The lung is a complex structure, consisting of a wide variety of cells and processes that play a vital role in lung maturation and adaptation. However, most genomic and proteomic studies use bulk measurements from whole lung tissue to evaluate perinatal lung development, thus limiting insight into the interactions and purpose of individual cells [109]. Single cell RNA-seq (scRNA-seq) allows transcriptomic mapping of individual cells to understand cellular heterogeneity and responses in complex biological systems [110]. Using scRNA profiling, we can identify varied pulmonary cell lines during perinatal development, and provide information on genes, processes, and cell–cell interactions that regulate pulmonary structure and function at birth [111]. In a recent study, Guo et al. utilized scRNA-seq on post-natal day 1 mouse lung with developmental RNA profiles obtained from whole lung tissue, to understand the complexity of cellular adaptation of the lung to air breathing at the time of birth. To facilitate the inquiry and re-utilization of their data, the authors also developed a web application, named “single cells of Lung At Birth” (scLAB), that allows query by gene of interest, cell type, or dynamic gene expression patterns during mouse lung development and is freely accessible [111].

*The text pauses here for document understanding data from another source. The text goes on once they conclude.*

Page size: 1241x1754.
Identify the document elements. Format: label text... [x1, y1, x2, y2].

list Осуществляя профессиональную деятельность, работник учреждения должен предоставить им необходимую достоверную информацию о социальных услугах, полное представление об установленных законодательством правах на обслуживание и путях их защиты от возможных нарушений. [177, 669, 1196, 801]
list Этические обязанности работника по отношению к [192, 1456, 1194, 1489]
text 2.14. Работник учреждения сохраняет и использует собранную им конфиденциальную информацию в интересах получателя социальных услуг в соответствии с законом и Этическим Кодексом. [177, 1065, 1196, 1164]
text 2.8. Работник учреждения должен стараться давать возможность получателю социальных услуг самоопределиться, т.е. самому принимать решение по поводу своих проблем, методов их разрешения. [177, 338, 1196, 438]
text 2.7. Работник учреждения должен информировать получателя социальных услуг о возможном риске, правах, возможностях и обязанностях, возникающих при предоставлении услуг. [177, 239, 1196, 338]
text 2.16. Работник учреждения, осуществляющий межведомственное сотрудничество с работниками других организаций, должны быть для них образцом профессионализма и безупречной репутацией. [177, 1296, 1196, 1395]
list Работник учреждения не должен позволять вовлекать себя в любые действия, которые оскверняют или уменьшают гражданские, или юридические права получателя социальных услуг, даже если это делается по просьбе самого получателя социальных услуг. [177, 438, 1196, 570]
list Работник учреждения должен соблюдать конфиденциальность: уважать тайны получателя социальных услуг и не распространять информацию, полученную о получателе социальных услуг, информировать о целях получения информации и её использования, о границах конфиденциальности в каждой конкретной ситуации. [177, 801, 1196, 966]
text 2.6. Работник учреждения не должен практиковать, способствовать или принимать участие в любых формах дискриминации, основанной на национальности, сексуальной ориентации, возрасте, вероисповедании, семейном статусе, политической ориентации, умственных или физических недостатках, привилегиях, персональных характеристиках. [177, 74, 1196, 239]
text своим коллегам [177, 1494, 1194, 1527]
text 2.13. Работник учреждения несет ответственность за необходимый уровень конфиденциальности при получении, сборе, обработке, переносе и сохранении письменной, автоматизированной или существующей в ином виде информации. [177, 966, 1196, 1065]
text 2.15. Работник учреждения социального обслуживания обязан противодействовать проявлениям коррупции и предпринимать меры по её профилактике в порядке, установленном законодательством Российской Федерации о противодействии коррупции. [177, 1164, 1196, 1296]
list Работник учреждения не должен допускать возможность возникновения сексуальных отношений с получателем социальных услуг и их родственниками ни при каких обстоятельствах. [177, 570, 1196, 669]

Another great resource for investigators is LungMAP (https://www.lungmap.net/) that includes a variety of a searchable databases that address transcriptomics, proteomics, and lipidomics, as well as includes an image database [112]. As part of the LungMAP consortium, a facility has now been developed that also provides tissue and cells from developing human lungs to investigators, through the Biorepository for Investigation of Neonatal Diseases of the Lung [10]. In a recent study, researchers utilized the interactive Dynamic Regulatory Events Miner (iDREM) method to reconstruct a dynamic model, that identifies the grouping of genes during the development of lung into transcription factors, miRs, and methylation events that regulate them. They also developed an interactive tool that allows users to query, and obtain information on specific genes, miRs, regulators, etc., and enables them to integrate other types of data, like single-cell and sorted-cell RNA-Seq data with the model. This interactive model revealed both genes and functions involved in alveolar development and identified new roles for several transcription factors and miRs in regulating various stages of this process [113].

Conclusions

The pathogenesis of BPD involves a multifactorial pathway where lung injury occurs over time with hyperoxia and IMV in the setting of preexisting prenatal determinants, leading to dysregulated immune responses and aberrant tissue repair in preterm infants. This leads to impaired alveolarization and vascular development. Continued research has provided insight into various pathways involved in pathogenesis of BPD. Recent literature has focused on the role of oxidative stress-related genes, growth factor signaling, miRs, ECM modeling, and modulation of inflammation. A more robust understanding of the mechanistic contribution of miRs in regulating aberrant alveolarization and vascular development in BPD has provided means for a tantalizing new therapeutic pathway in BPD research. We hope future research in investigating the molecular mechanisms in BPD will ultimately help develop targeted therapeutic strategies for this devastating disease.